Anonymous More than 1 year ago
Ann Bell is insightfully accurate in her portrayals of 1700s England and the New World. You feel like you are doing the living in the middle of the many deadly dangers and unexpected opportunities awaiting around the next corner. Just when things appear hopeless, a way through opens. Just when things appear to be going great, the bottom drops out. These developments are revealed in ways that all of us find familiar and believable. Her characters truly live for us and we care about them. The times they live in are analyzed with a simplicity and genuineness which is impressive to read. She gets the tensions right between the Quakers and non-Quakers (including Ben Franklin), and between the Quakers and Quakers. The people ebb-and-flow in their moral development and wisdom. Issues of romantic competitiveness, finding your way in a profession, combatting severe depressions, treatment of minorities, using political influence, and child-rearing are raised in thought-provoking ways.

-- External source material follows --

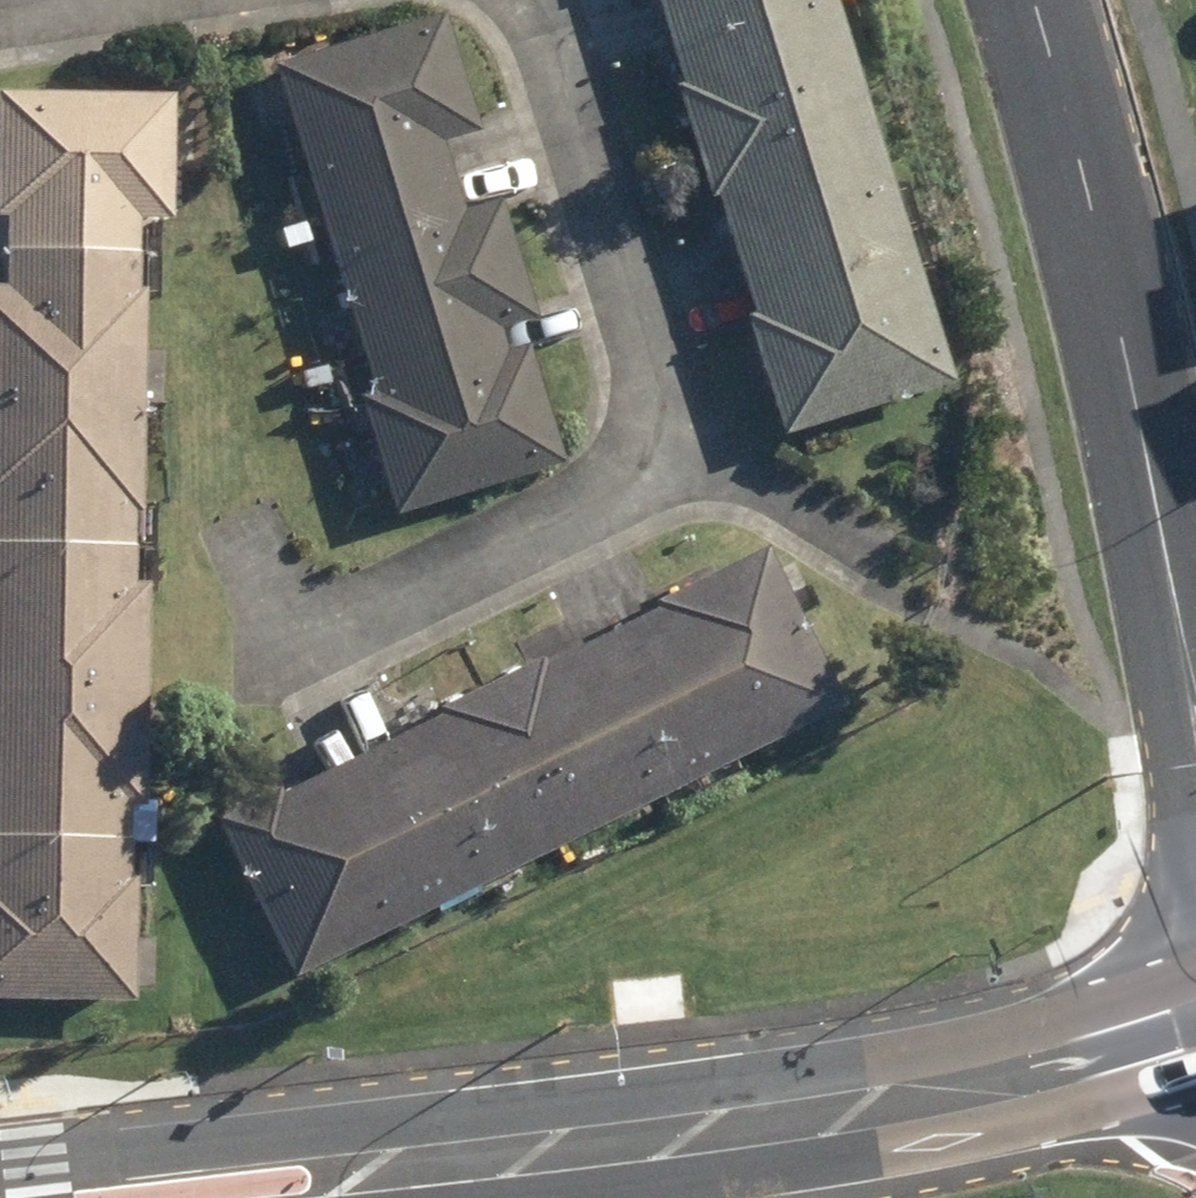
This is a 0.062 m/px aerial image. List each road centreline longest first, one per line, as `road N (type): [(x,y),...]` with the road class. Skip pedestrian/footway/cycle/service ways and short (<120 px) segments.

Ann Bell accurately depicts the Quaker society and its challenges in a manner which sheds light on the similar challenges which continue to beset Quakers of our modern times. Those Quakers sowed the seeds which bless and bewilder us today. What a great way to live history and ponder social interactions which are ever present. The Quakers of colonial England and the new world had a major influence on how the Western world developed, and Bell has effectively introduced us to it. There is much more to reveal, and it is to be hoped she will continue in telling us more about the Quaker influences and quandries, and making them come alive.